### WHAT YOU HAVE TO DO
For this exercise, the lines from the one with "pyautogui.write('_lookup[')" through the final line of the data below are to be transcribed exactly, and pictures are to be skipped.

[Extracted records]
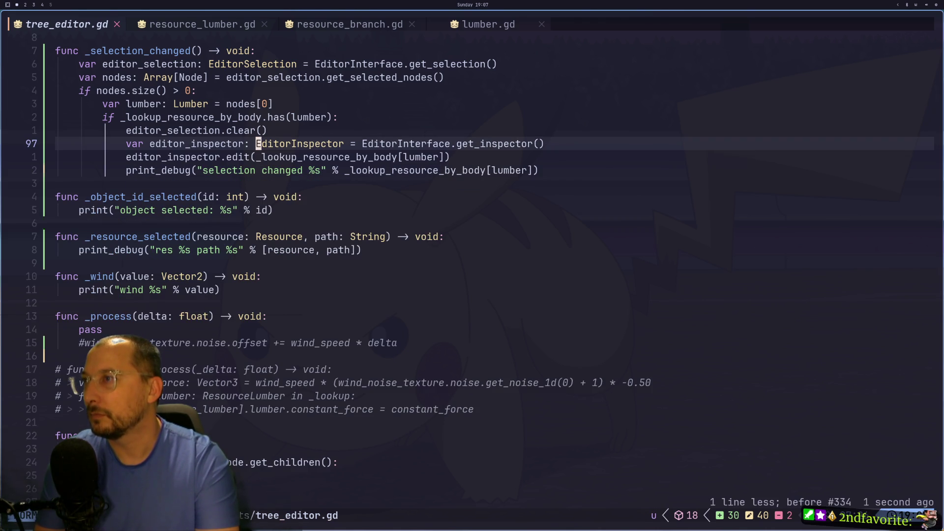
pyautogui.press('p')
pyautogui.press('u')
pyautogui.press('i')
# Add the unfinished line _lookup[lumber].collision_shape_3d.color below get_inspector
pyautogui.press('Escape')
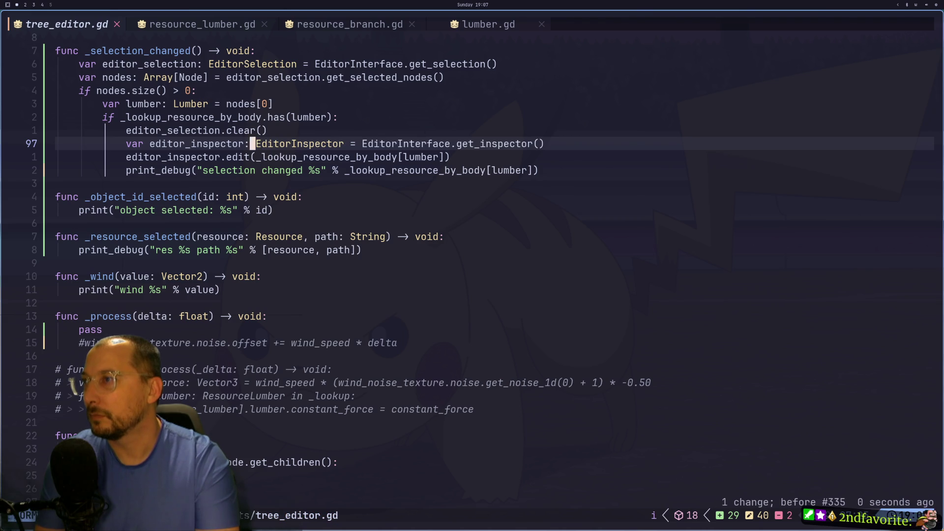
pyautogui.write('op')
pyautogui.press('Escape')
pyautogui.press('c')
pyautogui.press('c')
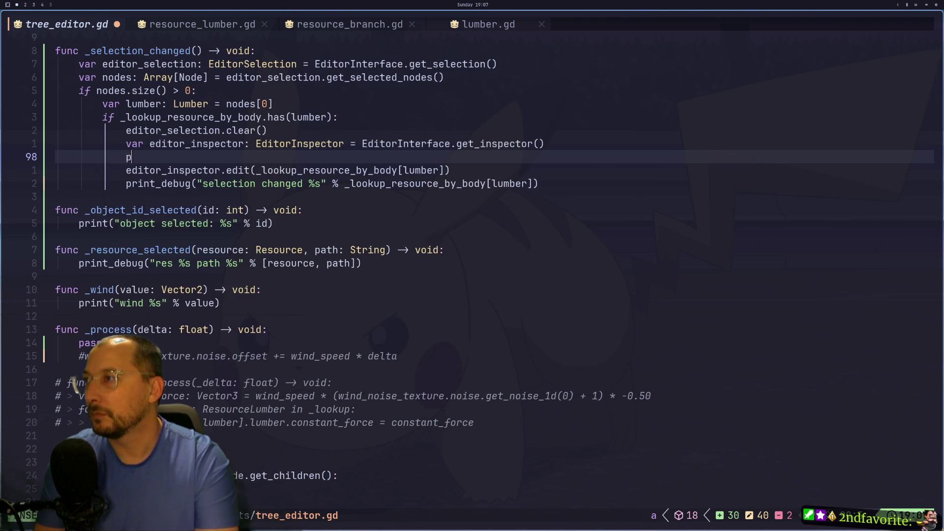
pyautogui.write('_lookup[')
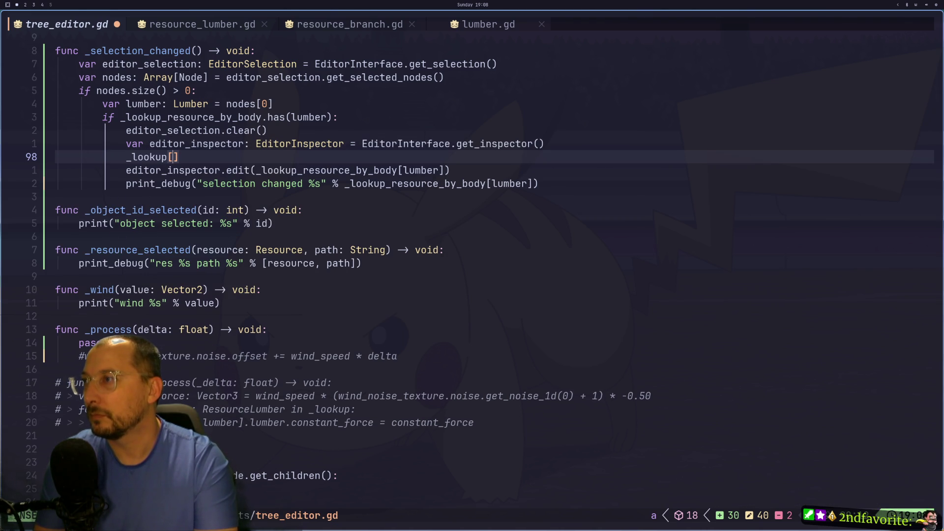
pyautogui.write('lumber].')
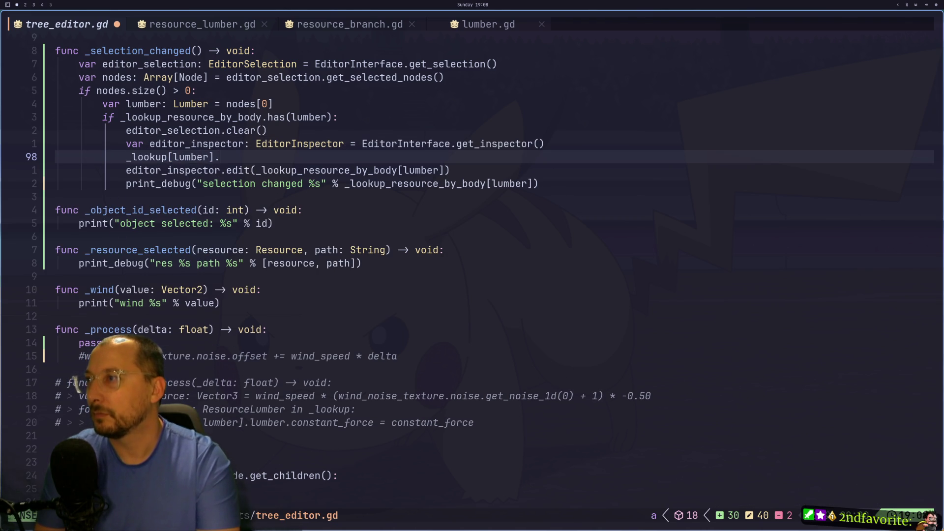
pyautogui.write('collision')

### EXERCISE OUTPUT
pyautogui.write('_lookup[')
pyautogui.write('lumber].')
pyautogui.write('collision')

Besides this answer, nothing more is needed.